While we have concluded that § 79 and § 79G apply to workers’ compensation proceedings, see Moseley, infra, at 322-323, we do not agree with the Trust Fund that those sections may be read to trump the more specific application of G.L. c. 152, § 20. “[T]o the extent a conflict between . . . two statutes exists, `the more specific statute controls over the more general one.'”Commonwealth v. Houston, 430 Mass. 616, 625 (2000) (Marshall, C.J., concurring), quoting 2B Singer, Sutherland, StatutoryConstruction, § 51.02 (5th ed. 1992).

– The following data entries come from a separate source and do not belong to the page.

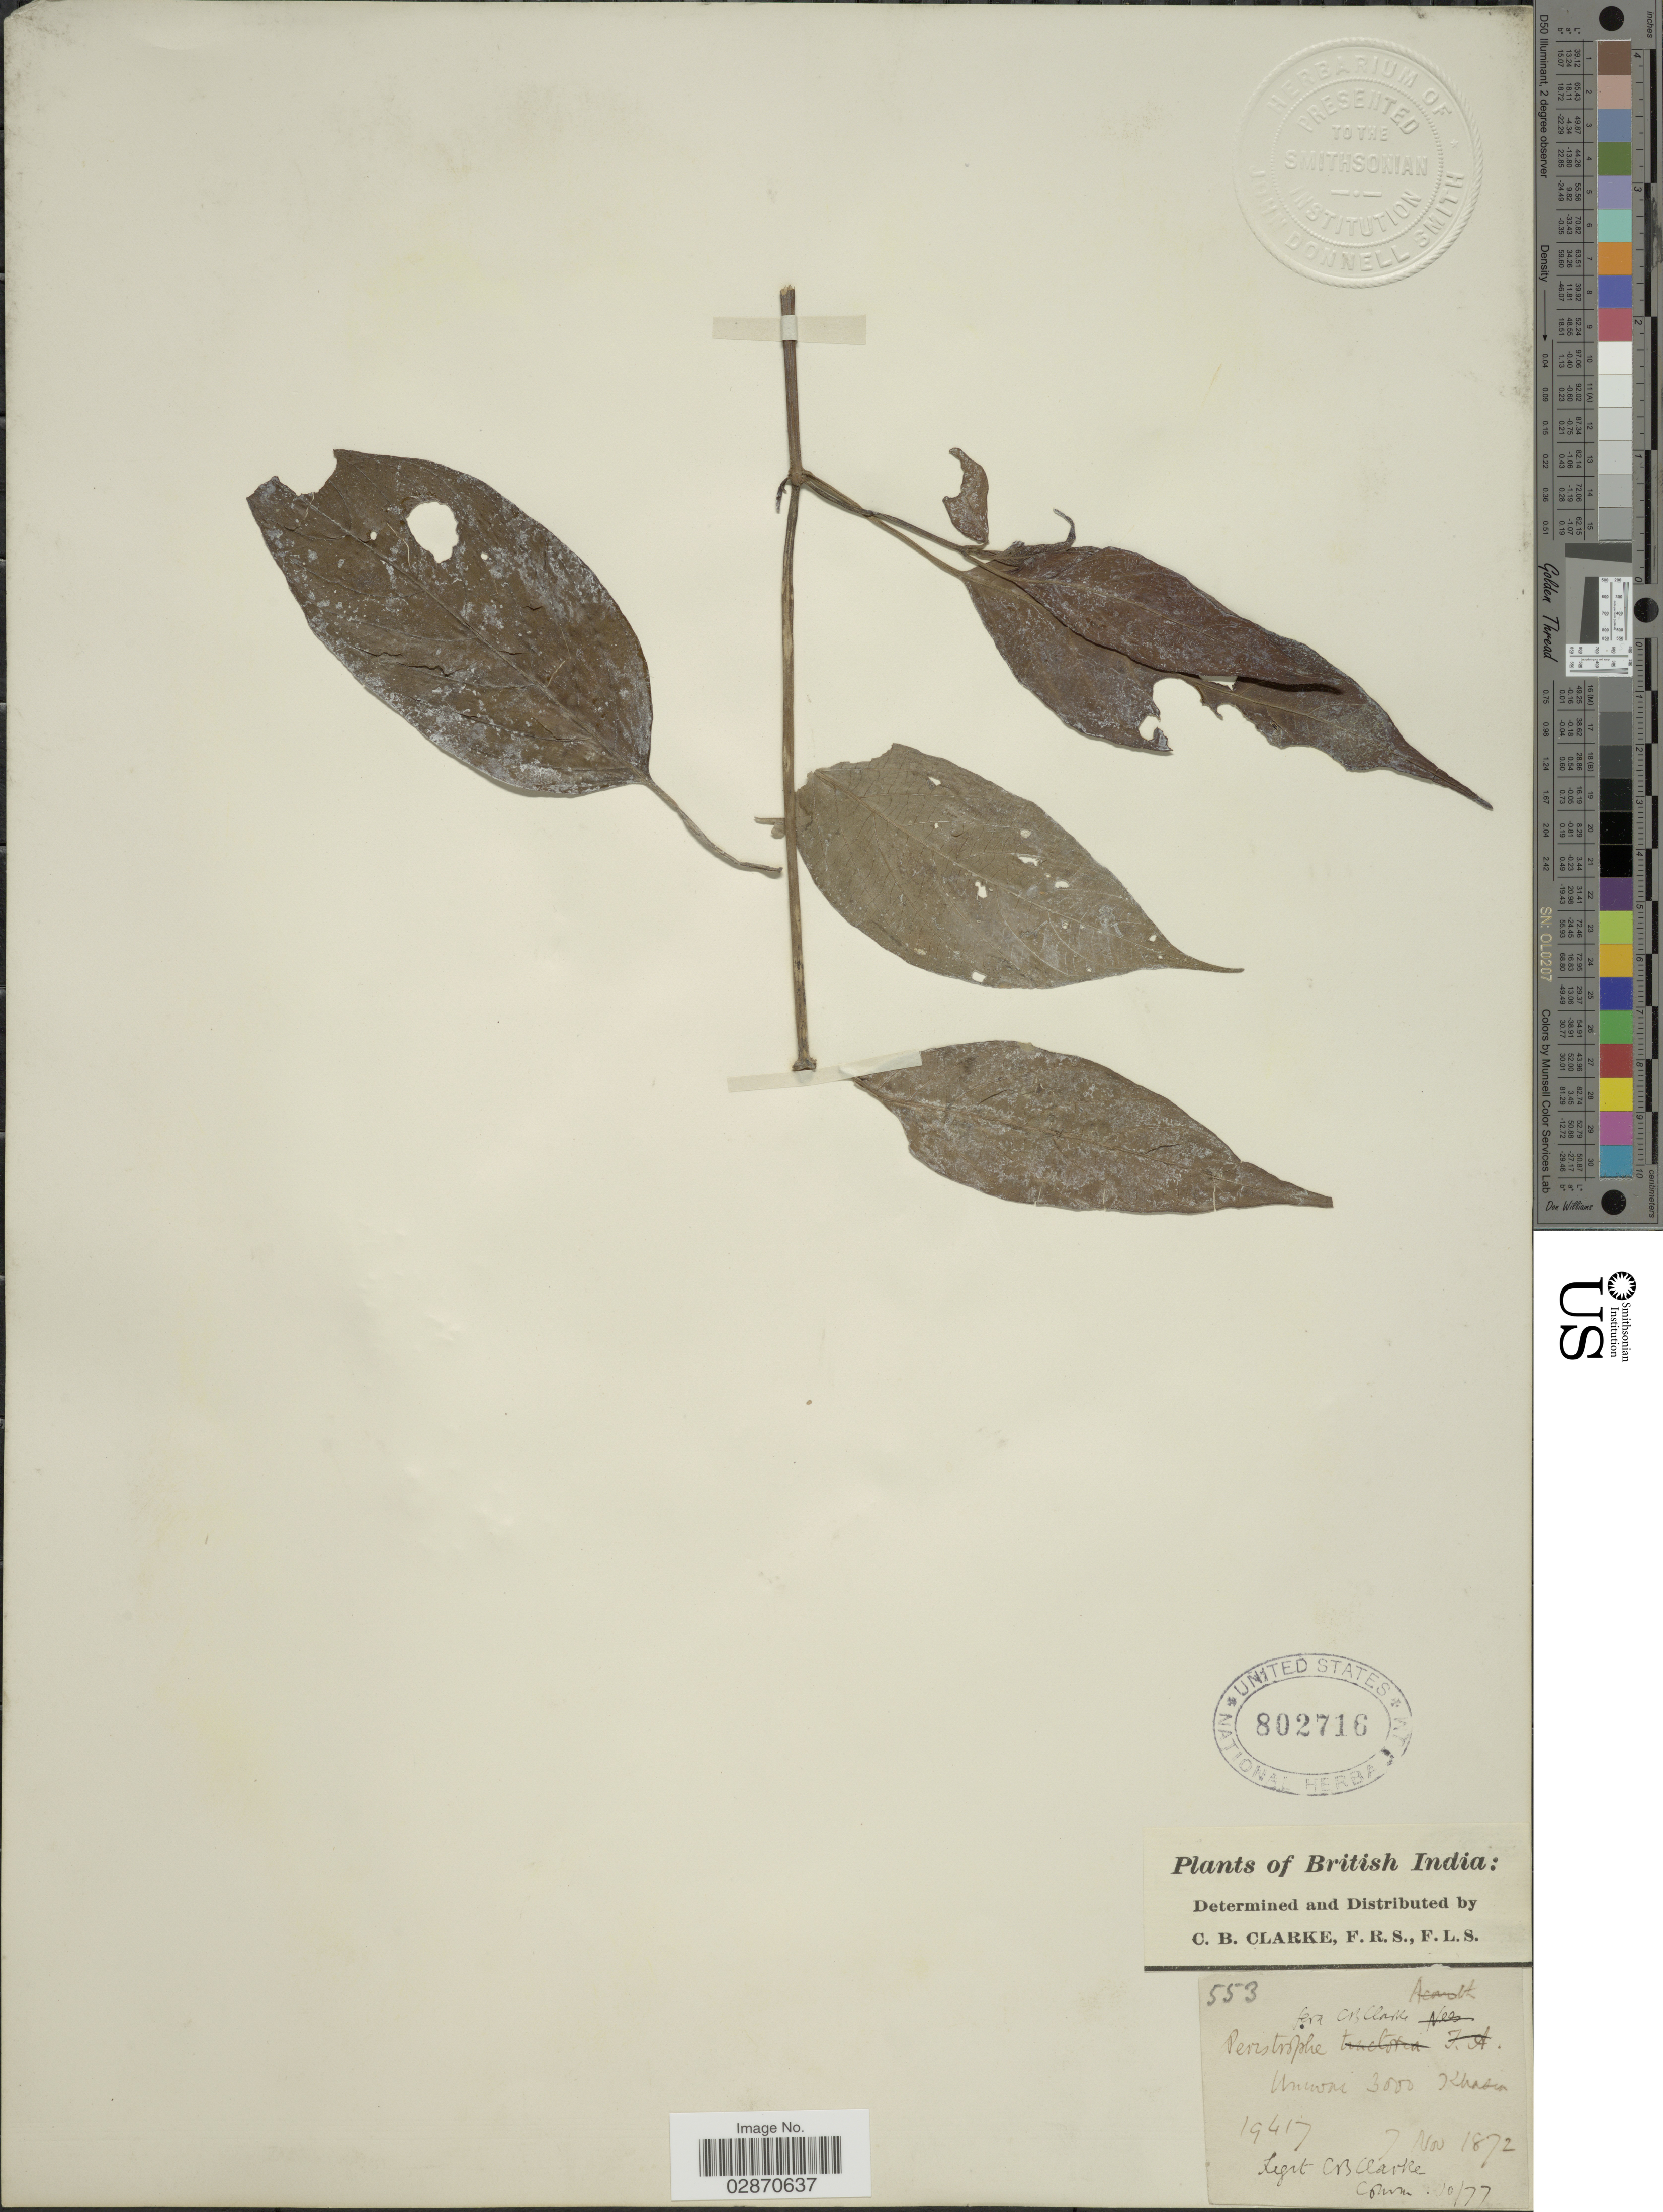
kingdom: Plantae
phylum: Tracheophyta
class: Magnoliopsida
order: Lamiales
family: Acanthaceae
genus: Peristrophe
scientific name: Peristrophe fera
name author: C.B. Clarke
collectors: C. B. Clarke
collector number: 19417/553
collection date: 1872-11-07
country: India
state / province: Meghalaya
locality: British India. Umwai Khasi.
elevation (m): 914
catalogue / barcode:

For example, a statute specifically addressing standing to challenge a permit action of an agency was held to prevail over the more general statute providing standing to anyone aggrieved by any action of the agency. Planning Board of Hingham v. Hingham Campus, LLC,438 Mass. 364, 367-368 (2003). Section 20 addresses only workers’ compensation proceedings; it is more specific in its scope and application than §§ 79 and 79G. We conclude that its plain meaning must be read to allow the judge to use it in the very manner that he did. The judge could rely on the references to the occurrence of an industrial accident made in the hospital records, and draw reasonable inferences from them. This was not a case in which the judge needed expert medical testimony in order to find the treatment of this severe laceration to be reasonable and necessary. See Lovely’s Case, 336 Mass. 512 (1957).

The decision is affirmed.

So ordered.

_________________________ Martine Carroll Administrative Law Judge _________________________ William A. McCarthy Administrative Law Judge _________________________ Mark D. Horan Administrative Law Judge

Filed: October 17, 2006

[1] General Laws c. 152, § 20, provides:

Copies of hospital records kept in accordance with section seventy of chapter one hundred and eleven, certified by the persons in custody thereof to be true and complete, shall be admissible in evidence in proceedings before the division or any member thereof. The division or any member, before admitting any such copy in evidence, may require the party offering the same to produce the original record. All medical records and reports of hospitals, clinics and physicians of the insurer, employer, or of the employee shall be filed with and open to the inspection of the division so far as relevant to any matter before it. Such reports shall be open to the inspection of any party.

[2] General Laws c. 233, § 79, provides, in pertinent part:

Records kept by hospitals, dispensaries or clinics, and sanatoria under section seventy of chapter one hundred and eleven shall be admissible . . . as evidence in the courts of the commonwealth so far as such records relate to the treatment and medical history of such cases and the court may, in its discretion, admit copies of such records, if certified by the persons in custody thereof to be true and complete.

“[I]n construing statutes governing the admission of evidence, the Board has been found to be included in that statutory term [`court’].” Moseley, v. New England Fellowship for Rehab.Alternatives, 13 Mass. Workers’ Comp. Rep. 316, 323 (1999), overruled on other grounds, citing Pigeon’s Case,216 Mass. 51, 56 (1913).

[3] Section 79G applies to all medical records and reports, not just hospital records, and sets out service requirements to be followed by parties seeking to introduce same in proceedings “in any court, commission or agency.” G.L. c. 233, § 79G.